• **Consigne 1**:
D'après l'article sur le déontologue de Strasbourg, les affirmations (a), (b) et (c) sont-elles exactes ? (a) Les conseillers municipaux sont légalement tenus de remplir la déclaration d'intérêts. (b) Tout citoyen peut saisir le déontologue. (c) Le groupe de Fabienne Keller a déposé trois amendements. Répondez par oui ou non pour chacune, en citant les mots décisifs de l'article.

• **Texte à analyser**:
Vent de transparence à Strasbourg ou simple petite brise ? Après avoir pu se targuer d’être la première ville de France à se doter d’un déontologue en novembre, il était question lundi 26 septembre de préciser le rôle du professeur Patrick Wachsmann.

Pour cela, la municipalité a soumis un texte proposant à tous les conseillers municipaux « volontaires » de remplir une déclaration d’intérêts, c’est-à-dire d’indiquer profession, adhésions à des associations, mandats ou encore les parts dans des entreprises, pour s’assurer que leurs décisions ne favorisent pas leur intérêt. Plus personnel, les revenus ou encore l’activité du conjoint doivent figurer dans ces documents. À ne pas confondre avec les déclarations de patrimoines, qui permettent de comparer l’enrichissement personnel d’un élu entre le début et la fin de son mandat.

Une déclaration que le déontologue gardera secrète

Les conseillers municipaux auront la possibilité de remettre cette déclaration au déontologue qui les gardera précieusement et veillera lui-même à ce qu’il n’y ait pas de conflit d’intérêt. Lors de son intronisation, il avait dit « compter sur la presse » pour l’aider à effectuer sa tâche, mais ce vœu semble déjà être un lointain souvenir. Il peut être saisi par n’importe quel citoyen (élu et personnel administratif compris) voire s’auto-saisir.

Bien que ces déclarations soient volontaires (la loi ne permet pas d’obliger un conseiller municipal de remplir un tel document), les débats ont provoqué de la confusion, d’autant plus que le groupe Strasbourg À Vos Côtés (UMP) de Fabienne Keller a déposé deux amendements le matin même qui ont été discutés lors de la séance.

[Entrées de la collection]

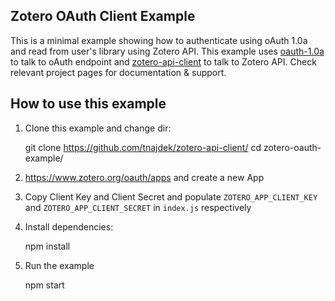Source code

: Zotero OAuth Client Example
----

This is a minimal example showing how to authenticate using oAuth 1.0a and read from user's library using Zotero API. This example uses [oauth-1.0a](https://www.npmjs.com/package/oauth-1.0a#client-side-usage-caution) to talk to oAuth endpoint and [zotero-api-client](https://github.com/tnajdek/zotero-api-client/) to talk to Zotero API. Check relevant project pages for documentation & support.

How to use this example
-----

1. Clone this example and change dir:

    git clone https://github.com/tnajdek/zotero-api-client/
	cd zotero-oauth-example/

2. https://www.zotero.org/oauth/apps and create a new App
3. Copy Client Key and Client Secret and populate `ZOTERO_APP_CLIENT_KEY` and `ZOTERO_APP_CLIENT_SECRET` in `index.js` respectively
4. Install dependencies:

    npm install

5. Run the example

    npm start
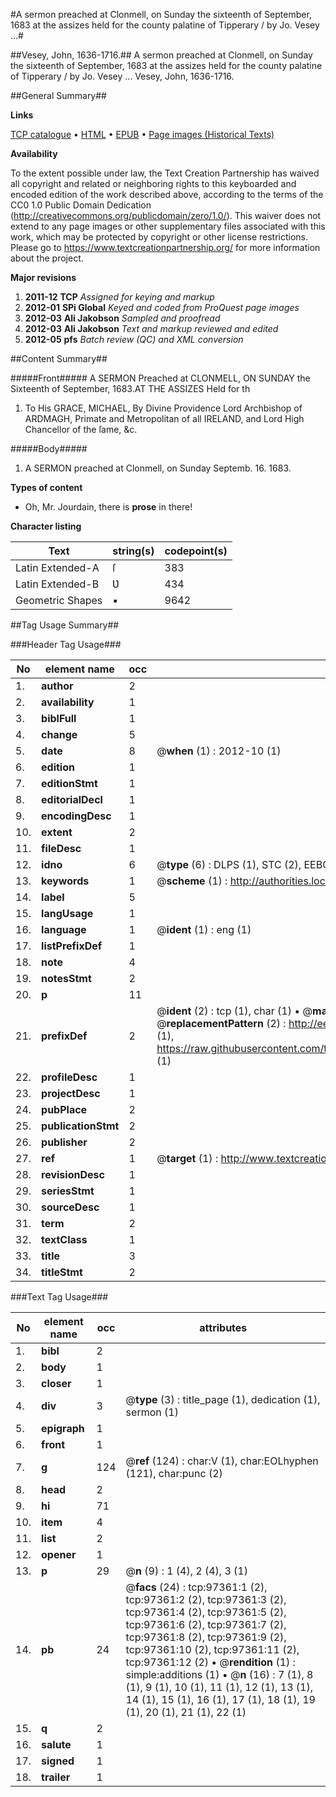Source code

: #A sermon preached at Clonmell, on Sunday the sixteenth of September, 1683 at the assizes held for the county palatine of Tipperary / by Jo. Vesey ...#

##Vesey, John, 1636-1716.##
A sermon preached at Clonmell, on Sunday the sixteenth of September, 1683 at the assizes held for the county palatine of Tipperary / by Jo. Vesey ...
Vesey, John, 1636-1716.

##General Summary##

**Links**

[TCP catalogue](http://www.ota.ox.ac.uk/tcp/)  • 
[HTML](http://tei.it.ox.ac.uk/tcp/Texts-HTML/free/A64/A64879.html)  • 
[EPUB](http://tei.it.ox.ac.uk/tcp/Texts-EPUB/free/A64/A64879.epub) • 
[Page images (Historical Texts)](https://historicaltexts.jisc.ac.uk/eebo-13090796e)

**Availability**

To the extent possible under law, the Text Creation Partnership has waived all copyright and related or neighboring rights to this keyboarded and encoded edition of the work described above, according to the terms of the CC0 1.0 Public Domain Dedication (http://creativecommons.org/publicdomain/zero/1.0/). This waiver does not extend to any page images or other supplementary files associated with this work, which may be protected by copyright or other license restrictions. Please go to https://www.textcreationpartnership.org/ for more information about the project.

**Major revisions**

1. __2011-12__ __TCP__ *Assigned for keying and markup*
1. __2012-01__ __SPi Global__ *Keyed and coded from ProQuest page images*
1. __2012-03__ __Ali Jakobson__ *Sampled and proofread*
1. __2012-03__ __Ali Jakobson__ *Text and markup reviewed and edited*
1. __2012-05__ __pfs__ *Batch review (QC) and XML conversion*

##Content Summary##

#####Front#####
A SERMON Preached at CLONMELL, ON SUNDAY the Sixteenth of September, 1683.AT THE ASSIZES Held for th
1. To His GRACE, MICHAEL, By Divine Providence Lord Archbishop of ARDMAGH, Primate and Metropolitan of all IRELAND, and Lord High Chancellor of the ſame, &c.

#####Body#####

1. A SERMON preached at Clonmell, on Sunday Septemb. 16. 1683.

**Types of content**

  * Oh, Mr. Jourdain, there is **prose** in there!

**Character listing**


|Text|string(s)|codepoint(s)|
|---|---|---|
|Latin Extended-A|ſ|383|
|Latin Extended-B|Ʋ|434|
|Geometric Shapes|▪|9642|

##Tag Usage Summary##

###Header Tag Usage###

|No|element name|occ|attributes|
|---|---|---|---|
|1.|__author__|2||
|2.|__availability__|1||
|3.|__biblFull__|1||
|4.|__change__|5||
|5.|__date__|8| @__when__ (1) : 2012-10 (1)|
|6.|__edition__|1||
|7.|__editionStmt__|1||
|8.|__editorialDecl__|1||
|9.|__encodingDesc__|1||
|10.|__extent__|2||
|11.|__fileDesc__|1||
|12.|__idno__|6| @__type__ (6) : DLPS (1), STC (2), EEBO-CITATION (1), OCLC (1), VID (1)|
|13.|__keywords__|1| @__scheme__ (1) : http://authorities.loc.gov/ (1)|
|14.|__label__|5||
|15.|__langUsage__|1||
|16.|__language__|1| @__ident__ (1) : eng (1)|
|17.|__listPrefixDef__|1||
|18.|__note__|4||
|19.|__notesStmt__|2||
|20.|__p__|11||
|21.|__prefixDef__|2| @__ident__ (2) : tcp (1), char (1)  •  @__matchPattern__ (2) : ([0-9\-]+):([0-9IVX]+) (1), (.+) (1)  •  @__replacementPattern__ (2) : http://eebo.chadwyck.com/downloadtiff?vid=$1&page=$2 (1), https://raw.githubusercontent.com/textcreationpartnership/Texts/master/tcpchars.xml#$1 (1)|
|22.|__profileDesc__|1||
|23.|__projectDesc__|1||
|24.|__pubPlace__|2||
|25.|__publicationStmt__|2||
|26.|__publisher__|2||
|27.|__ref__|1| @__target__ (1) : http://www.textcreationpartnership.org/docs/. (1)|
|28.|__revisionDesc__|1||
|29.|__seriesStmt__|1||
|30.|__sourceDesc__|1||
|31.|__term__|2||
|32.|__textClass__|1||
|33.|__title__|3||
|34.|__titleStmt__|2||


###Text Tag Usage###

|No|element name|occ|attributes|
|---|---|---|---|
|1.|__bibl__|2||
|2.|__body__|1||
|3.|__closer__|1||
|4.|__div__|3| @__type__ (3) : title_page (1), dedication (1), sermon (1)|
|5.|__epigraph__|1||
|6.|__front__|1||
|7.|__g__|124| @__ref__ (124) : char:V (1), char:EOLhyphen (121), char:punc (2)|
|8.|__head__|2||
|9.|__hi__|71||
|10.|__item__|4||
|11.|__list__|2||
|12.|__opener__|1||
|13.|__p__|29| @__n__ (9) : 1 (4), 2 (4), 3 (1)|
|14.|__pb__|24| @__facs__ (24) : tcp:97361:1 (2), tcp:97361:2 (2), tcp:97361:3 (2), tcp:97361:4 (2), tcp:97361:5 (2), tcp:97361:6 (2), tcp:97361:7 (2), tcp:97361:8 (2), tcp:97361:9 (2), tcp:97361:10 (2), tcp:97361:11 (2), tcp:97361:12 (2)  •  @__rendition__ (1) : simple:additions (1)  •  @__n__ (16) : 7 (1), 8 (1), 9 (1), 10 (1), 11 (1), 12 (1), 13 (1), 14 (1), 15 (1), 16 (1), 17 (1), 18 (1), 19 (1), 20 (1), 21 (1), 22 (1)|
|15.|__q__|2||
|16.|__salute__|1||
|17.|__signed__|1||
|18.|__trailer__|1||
* * *
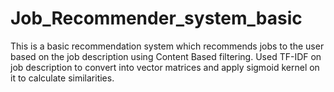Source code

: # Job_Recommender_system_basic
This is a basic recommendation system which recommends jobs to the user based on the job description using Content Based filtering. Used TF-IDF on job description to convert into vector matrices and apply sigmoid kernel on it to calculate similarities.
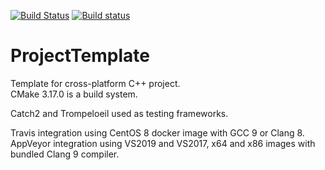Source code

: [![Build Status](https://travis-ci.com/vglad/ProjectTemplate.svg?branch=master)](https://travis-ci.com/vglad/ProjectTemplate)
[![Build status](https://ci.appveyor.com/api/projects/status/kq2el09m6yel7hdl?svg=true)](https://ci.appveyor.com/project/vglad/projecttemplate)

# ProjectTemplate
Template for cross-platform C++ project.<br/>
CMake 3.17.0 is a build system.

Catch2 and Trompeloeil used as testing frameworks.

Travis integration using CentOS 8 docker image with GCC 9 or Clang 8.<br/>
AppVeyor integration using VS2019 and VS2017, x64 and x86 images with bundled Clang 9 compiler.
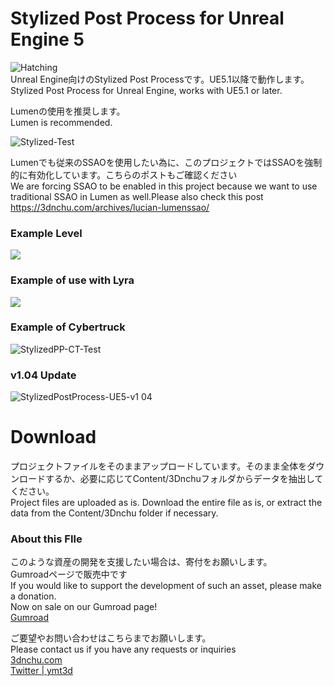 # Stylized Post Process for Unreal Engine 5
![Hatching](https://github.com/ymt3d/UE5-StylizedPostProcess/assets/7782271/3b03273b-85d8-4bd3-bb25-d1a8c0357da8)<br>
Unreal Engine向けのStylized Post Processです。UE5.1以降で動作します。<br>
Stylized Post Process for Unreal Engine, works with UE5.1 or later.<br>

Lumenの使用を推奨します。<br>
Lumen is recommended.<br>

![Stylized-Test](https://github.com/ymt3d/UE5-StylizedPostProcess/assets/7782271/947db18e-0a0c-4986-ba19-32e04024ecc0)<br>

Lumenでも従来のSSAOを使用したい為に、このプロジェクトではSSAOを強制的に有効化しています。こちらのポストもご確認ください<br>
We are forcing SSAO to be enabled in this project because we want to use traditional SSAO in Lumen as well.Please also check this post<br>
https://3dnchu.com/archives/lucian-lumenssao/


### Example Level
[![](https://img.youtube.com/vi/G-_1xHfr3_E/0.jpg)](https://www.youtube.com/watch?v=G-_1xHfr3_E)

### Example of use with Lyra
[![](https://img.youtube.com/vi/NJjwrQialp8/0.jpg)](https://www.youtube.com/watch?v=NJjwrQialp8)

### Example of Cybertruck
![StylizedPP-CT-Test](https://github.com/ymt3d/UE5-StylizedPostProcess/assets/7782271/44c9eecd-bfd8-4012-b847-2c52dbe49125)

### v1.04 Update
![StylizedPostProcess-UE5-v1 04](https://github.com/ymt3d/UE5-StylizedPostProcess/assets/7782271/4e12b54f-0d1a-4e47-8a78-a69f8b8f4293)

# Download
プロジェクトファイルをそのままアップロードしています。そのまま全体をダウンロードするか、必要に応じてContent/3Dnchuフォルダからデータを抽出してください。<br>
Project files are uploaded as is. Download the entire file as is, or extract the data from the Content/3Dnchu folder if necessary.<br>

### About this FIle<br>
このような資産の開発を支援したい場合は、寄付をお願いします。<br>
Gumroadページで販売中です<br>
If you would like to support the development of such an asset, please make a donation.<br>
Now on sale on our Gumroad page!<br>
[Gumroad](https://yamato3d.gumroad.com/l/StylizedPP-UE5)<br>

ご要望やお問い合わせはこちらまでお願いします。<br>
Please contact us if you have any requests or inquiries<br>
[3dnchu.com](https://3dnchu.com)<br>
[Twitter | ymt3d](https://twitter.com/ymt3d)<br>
...
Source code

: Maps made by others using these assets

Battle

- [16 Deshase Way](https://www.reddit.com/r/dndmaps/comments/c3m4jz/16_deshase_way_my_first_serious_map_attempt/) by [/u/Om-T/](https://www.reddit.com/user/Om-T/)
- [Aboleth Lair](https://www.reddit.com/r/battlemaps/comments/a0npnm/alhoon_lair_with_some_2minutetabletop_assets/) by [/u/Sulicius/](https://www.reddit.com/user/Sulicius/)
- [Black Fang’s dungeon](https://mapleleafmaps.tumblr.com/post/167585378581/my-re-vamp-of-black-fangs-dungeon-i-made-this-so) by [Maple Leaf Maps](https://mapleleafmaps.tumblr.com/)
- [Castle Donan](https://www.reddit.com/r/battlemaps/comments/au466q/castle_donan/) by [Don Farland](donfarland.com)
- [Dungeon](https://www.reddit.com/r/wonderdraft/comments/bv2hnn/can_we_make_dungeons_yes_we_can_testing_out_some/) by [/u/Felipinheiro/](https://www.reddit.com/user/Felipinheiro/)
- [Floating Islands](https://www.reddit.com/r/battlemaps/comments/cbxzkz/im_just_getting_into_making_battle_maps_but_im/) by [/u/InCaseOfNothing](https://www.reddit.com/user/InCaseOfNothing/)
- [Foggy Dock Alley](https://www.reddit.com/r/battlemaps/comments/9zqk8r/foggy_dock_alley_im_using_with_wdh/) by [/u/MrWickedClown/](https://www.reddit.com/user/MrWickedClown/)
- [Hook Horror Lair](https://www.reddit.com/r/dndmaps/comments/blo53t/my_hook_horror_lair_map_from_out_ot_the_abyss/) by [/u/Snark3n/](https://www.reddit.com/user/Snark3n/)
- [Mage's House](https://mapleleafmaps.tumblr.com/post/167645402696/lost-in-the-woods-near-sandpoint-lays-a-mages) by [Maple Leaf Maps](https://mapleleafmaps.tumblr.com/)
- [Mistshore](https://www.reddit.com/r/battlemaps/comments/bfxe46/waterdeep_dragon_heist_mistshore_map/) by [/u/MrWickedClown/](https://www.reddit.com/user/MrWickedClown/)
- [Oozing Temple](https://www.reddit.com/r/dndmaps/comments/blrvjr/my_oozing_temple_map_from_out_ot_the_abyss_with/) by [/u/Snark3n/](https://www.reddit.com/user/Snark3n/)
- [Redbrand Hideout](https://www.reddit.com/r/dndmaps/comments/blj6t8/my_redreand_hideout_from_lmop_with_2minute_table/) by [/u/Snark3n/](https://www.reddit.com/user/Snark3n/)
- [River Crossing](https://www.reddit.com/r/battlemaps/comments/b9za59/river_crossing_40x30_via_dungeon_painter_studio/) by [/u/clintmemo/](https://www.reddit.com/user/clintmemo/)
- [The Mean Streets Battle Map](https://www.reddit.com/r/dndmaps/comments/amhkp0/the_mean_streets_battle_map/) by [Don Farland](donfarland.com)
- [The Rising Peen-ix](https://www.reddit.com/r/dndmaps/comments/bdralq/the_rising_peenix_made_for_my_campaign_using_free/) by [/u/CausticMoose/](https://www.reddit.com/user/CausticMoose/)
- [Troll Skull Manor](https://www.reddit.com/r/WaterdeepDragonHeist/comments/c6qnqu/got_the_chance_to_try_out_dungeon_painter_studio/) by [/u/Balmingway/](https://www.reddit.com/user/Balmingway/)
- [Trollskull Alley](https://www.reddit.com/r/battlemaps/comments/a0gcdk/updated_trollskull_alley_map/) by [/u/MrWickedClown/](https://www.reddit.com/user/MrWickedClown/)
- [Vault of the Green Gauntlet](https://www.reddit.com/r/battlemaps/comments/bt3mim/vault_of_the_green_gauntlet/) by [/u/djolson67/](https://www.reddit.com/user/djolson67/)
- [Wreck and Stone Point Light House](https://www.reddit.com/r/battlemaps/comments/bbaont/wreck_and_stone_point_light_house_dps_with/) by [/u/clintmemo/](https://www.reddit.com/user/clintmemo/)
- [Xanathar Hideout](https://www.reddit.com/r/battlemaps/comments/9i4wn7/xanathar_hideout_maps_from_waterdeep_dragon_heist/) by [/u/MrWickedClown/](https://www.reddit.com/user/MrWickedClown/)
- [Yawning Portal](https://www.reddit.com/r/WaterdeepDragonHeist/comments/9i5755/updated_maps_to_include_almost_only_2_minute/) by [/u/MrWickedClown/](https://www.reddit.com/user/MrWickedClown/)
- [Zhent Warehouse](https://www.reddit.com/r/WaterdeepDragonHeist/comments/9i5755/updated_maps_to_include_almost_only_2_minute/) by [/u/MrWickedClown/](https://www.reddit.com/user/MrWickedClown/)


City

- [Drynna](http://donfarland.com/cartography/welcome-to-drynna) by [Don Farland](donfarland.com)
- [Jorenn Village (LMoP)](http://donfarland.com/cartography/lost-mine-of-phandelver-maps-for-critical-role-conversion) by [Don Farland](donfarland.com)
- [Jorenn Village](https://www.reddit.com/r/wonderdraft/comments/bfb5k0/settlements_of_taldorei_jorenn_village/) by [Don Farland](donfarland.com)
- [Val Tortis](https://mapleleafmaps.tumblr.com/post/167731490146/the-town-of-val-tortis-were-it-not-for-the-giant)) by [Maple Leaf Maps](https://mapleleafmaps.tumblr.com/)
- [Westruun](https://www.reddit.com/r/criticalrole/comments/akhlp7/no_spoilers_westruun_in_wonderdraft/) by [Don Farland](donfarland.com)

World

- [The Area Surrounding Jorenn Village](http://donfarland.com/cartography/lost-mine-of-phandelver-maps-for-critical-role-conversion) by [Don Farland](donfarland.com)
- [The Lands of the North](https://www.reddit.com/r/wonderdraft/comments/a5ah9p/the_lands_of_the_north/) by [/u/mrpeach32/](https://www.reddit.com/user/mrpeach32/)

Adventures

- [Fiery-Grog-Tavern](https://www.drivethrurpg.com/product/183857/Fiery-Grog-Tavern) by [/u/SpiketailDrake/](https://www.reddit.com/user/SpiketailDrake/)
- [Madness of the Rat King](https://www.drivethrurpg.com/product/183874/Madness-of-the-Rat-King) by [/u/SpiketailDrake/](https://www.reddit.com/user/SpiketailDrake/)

• **Consigne 2**:
Dans les lignes de la collection, recopiez tout, de la ligne contenant « OAuth Client Example » jusqu'à celle contenant « cd zotero-oauth-example/ », en substituant « change directory » à « change dir » sans rien changer d'autre.

• **Résultat 1**:
(a) Non : « la loi ne permet pas d’obliger un conseiller municipal de remplir un tel document ».
(b) Oui : « Il peut être saisi par n’importe quel citoyen (élu et personnel administratif compris) voire s’auto-saisir. »
(c) Non : « a déposé deux amendements le matin même ».

• **Résultat 2**:
: Zotero OAuth Client Example
----

This is a minimal example showing how to authenticate using oAuth 1.0a and read from user's library using Zotero API. This example uses [oauth-1.0a](https://www.npmjs.com/package/oauth-1.0a#client-side-usage-caution) to talk to oAuth endpoint and [zotero-api-client](https://github.com/tnajdek/zotero-api-client/) to talk to Zotero API. Check relevant project pages for documentation & support.

How to use this example
-----

1. Clone this example and change directory:

    git clone https://github.com/tnajdek/zotero-api-client/
	cd zotero-oauth-example/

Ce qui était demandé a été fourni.